帰国してからの西川さんの精力的な行動は語り尽くせないということだろうが、その活動は目を見張るものがあったことが想像できる。西欧の木製玩具の魅力をショップに集約、愛され、親しまれる店を吉祥店にオープンされたのだ。

あいも変わらず人通りの絶えない吉祥寺の商店街の一角だ。少し着飾ったお母さんたちが子供を連れて次から次へとショップに入っていく。すると、店先から西川さんの玩具に対する優しい心に包まれて、こちらも一気に西川パラダイムに包み込まれてしまったということだ。西川さんのお墨付きの玩具が次から次へと目に飛び込んできて、その一つずつの存在感に魅了されるばかり、西川さんのテイストにどんどん引き込まれていくのである。

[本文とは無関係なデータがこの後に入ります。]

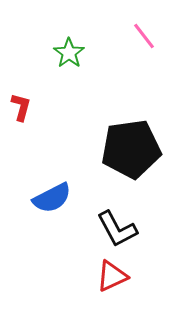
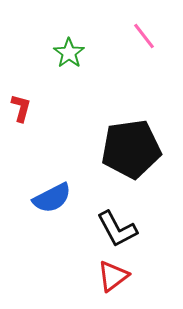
red L-shape: moved 1 px down
red triangle: moved 1 px right; rotated 12 degrees counterclockwise
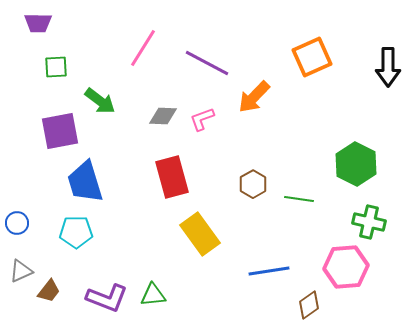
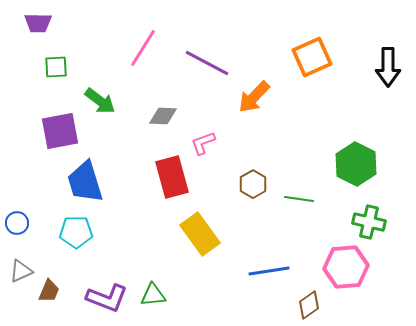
pink L-shape: moved 1 px right, 24 px down
brown trapezoid: rotated 15 degrees counterclockwise
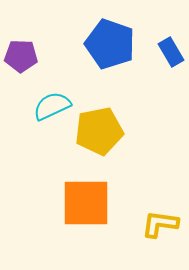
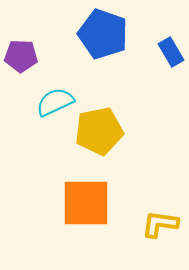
blue pentagon: moved 7 px left, 10 px up
cyan semicircle: moved 3 px right, 4 px up
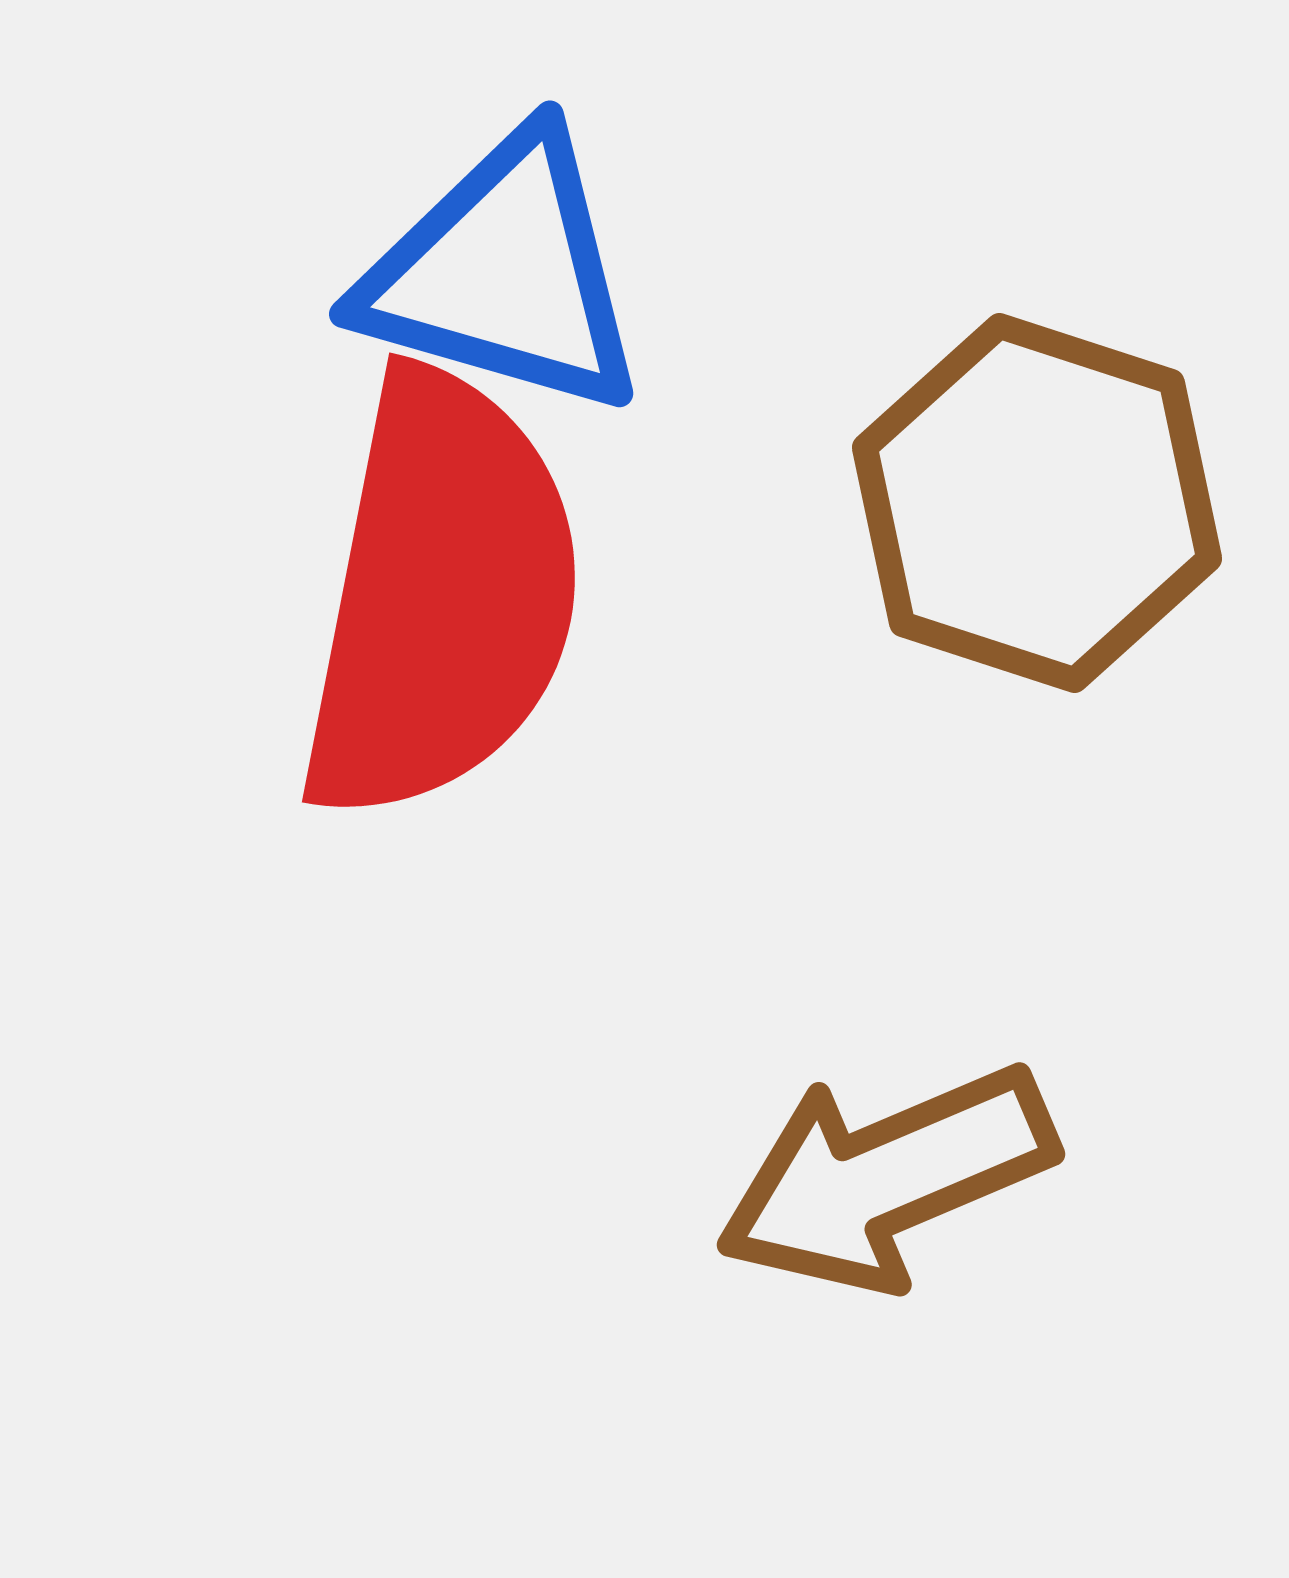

やっぱり本物は写真などと違う。思わず手が出て本物の感触を味わっていると、手にしたものしか味わえない心の弾みが始まり、それと遊ぶ子供たちの姿がイメージされていく。まさに、本物だけが与えてくれるリアルでメッセージ性のある世界への誘いということだろうか。すでにボクの子供は成人しているが、子供の頃にこんな玩具を与えてやればと思うのも、子を持つ親なら当然ということだ。周りのお客さんもそんな思いに違いないと思うと、西川さんの玩具に対する真摯な思いに改めて拍手、拍手になってくるのである。

●子供の心弾ける、魅力の粒ぞろい

そこで、『玩具とデザイン』の本を見ながら実物を見ていると、ボクの玩具への思いは西川さんの世界と完全にハモっている。偽りのない本物だけが持つ存在感に、海を渡ってこの国の子供たちに会いに来てくれたという、何か気高いものを感じるのである。すると、ボクの好奇心は一段とヒートアップして、一つ一つの玩具に優しく穏やかに語りかけられたようなので興味津々。魅せられた逸品をいくつか、写真でクローズアップさせていただいておこう。その時,ボクは完全に子供にもどっていましたからね。

スイスのネフ社
玩具の世界にデザインの概念を持ち込んだ、超人気のリグノをはじめ玩具史に刻まれる逸品を生み出している。
ドイツのケラー社
木馬と言えばケラー社の名が出る。生きている木にこだわり、堅いブナ材を使った力強いラインにファンが多い。
ドイツのデュシマ社
楽器製作と数学的な発想から始まった90年以上の歴史を持つ老舗。色と形を自由に使って新たな造形を生み出せるのが人気である。
フィランドのユシラ社
森の文化で支えられたフィンランドのイメージそのまま。実直なものづくりイメージが好評だ。
スウェーデンのミッキィ社
玩具づくりの村、ゲムラから誕生。子供のイメージのまま、遊びを広げる北欧らしいシンプルな汽車セットがロングセラー。

どれをとっても、手触りもよく心地よい。さすが河野先生ゆずりの西川パラダイムがそこに溢れているということだろう。今後、後輩たちの子供にプレゼントする機会があれば、これらの中から選んで送ってやろうと思うばかりだ。もう、わが子は大きくなったと思いながら、いや待てよだ、部屋のインテリアとしても面白いから送ってやろうと、ついつい財布の紐を緩めていたものだ。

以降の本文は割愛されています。